## Text passage
........
Elden Ring maker FromSoftware’s $2bn corporate owner just bought Japanese board game publisher, Tokyo Game Market organiser Arclight

Arclight, one of Japan’s biggest board game publishers and the organiser of Tokyo Game Market, has been bought by multibillion-dollar Japanese entertainment conglomerate Kadokawa Group.

The deal brings Arclight into the same stable as companies including video game maker FromSoftware, famous for video games including Elden Ring, Bloodborne and the Dark Souls series.

Kadokawa, which is currently valued at more than $2bn, boasts a plethora of other businesses across book, manga and magazine publishing, film and anime, and says it specialises in creating new IP and “deploying ideas across different types of media”.

Examples of that mixed-media strategy include the announcement in February that Elden Ring would be adapted into a webcomic, and boosts the chances of FromSoftware titles and other Kadokawa IPs being turned into new tabletop games.

FromSoftware’s titles have already made it to the tabletop through UK-based Steamforged Games, which raised more than $7m through Kickstarter campaigns for adaptations of Dark Souls and Elden Ring, and CMON, which raised over $4m for BloodBorne: The Board Game.

Arclight has a long history in Japan’s tabletop gaming industry, having launched in 1998 to manage what was Japan’s largest tabletop RPG event, Japan Game Convention.

The company runs 32 Hobby Station trading card game retail stores in Japan, having opened its first outlet in 2003. A year later it began importing and selling overseas board games, and in 2005 started a localisation business to convert those games for the Japanese market.

Arclight started hosting and operating Game Market in 2010 – a tabletop gaming event which now runs three times a year in Tokyo and Osaka. The most recent event attracted about 25,000 visitors.

Arclight president Kohsuke Fukumoto said, “Analog games are the best tool for communication between people, which is in high demand in today’s society.

“However, in order for the industry to make a further leap forward, we believe it is necessary to expand overseas and link our business with IPs.
........
## Problem A
According to the Arclight article, in what year did Arclight open its first Hobby Station outlet?
## Problem B
Say whether each statement agrees with the Arclight article, answering yes or no and quoting the deciding words: (i) Arclight launched in 1998 to manage Japan Game Convention. (ii) Game Market runs twice a year. (iii) CMON raised over $7m for BloodBorne: The Board Game.
## Problem C
Please carry the Arclight article on from its last sentence.

## Given entries
........
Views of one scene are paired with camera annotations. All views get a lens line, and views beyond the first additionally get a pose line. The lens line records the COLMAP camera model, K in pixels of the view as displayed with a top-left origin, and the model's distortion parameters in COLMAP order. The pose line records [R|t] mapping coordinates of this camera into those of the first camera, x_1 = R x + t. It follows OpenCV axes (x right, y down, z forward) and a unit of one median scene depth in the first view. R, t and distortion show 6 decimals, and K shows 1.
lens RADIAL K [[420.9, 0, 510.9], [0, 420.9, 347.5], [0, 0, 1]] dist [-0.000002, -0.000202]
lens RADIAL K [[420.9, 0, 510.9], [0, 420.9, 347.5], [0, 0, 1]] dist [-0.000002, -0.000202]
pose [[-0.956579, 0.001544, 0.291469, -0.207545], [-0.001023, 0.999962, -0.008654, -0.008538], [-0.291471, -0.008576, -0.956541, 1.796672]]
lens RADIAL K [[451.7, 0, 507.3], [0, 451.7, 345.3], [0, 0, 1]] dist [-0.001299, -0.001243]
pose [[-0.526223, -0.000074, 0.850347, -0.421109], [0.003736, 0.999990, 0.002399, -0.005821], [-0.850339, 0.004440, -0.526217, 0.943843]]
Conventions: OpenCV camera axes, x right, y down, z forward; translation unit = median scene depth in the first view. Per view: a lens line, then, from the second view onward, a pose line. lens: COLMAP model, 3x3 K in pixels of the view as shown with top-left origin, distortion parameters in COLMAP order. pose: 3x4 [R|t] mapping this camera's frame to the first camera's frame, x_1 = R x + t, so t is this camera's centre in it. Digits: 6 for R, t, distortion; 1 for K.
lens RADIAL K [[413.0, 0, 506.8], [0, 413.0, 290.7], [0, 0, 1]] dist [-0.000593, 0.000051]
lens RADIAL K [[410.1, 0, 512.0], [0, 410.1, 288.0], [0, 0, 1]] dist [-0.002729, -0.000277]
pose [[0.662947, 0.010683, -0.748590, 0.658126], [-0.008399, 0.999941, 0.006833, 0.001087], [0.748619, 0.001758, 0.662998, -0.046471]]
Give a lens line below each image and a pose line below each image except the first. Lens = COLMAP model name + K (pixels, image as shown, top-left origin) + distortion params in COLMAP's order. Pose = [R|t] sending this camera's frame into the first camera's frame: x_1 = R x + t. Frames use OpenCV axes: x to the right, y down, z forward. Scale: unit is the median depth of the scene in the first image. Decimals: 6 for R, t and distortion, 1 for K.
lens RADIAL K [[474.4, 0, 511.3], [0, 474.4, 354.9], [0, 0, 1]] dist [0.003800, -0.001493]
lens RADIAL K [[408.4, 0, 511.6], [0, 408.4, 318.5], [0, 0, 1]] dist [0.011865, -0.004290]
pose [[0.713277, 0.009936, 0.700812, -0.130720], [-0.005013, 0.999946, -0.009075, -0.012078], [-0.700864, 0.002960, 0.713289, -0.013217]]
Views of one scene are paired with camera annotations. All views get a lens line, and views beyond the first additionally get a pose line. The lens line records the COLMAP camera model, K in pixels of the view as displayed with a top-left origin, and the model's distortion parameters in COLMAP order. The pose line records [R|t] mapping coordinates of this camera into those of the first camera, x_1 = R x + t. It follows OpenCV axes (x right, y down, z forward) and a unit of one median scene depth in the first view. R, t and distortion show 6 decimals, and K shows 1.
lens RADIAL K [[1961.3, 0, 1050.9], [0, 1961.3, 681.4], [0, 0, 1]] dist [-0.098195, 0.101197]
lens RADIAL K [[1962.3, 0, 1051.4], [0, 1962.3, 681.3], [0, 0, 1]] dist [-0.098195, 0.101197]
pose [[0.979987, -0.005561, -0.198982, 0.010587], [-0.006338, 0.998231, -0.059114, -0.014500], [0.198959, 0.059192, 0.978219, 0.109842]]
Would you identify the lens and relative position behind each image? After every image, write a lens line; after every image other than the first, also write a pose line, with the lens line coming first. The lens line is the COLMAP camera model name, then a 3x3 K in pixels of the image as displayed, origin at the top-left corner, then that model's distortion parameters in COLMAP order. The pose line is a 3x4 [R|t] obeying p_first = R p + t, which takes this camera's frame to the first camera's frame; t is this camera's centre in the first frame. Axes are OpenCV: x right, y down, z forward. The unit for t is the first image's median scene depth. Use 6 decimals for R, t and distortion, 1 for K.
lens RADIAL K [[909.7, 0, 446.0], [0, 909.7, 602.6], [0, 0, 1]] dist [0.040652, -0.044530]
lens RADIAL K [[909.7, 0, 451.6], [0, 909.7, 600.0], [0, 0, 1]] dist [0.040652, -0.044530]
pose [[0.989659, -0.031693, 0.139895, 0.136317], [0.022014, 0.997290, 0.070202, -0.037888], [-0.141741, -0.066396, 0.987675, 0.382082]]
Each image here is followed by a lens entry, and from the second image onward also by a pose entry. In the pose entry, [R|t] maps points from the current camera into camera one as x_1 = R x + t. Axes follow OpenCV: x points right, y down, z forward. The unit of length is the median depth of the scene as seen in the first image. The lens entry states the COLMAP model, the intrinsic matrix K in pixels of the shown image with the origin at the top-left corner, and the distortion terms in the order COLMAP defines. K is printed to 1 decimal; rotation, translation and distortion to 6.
........
## Written response A
2003

## Written response B
(i) Yes: "having launched in 1998 to manage what was Japan’s largest tabletop RPG event, Japan Game Convention"
(ii) No: "now runs three times a year in Tokyo and Osaka"
(iii) No: "CMON, which raised over $4m for BloodBorne: The Board Game"

## Written response C
“In discussing our vision for the future with Kadokawa, we were convinced that we could grow our business together.

Masayuki Aoyagi, chief publishing officer at Kadokawa, added, “Kadokawa has been involved in the analog game business since the release of Sword World RPG in 1989.

“This is not simply a game development effort, but we also view games as a source of IP, from which we have created many fascinating characters and stories.

“Light novels, which now have a large readership, can also be said to be derived from analog games. By welcoming Arclight, with whom we have been collaborating for many years, to our group, we aim to accelerate our analog game development business, discover new creators at game markets, and expand our domestic analog games to the world through linkage with overseas game markets.”

BoardGameWire reported last December that Essen Spiel was hoping to launch a co-promotion partnership with Tokyo Game Market, to help boost awareness of both events.

Kadokawa’s Arclight buyout comes just a few days after Zombicide and Blood Rage publisher CMON bought Japon Brand, the collective launched almost 20 years ago to promote Japanese board games around the world.

Japon Brand was instrumental in bringing Japanese games such as Love Letter and Machi Koro to international markets, after being inspired by the surge in novel games from home-grown designers in the early 2000s.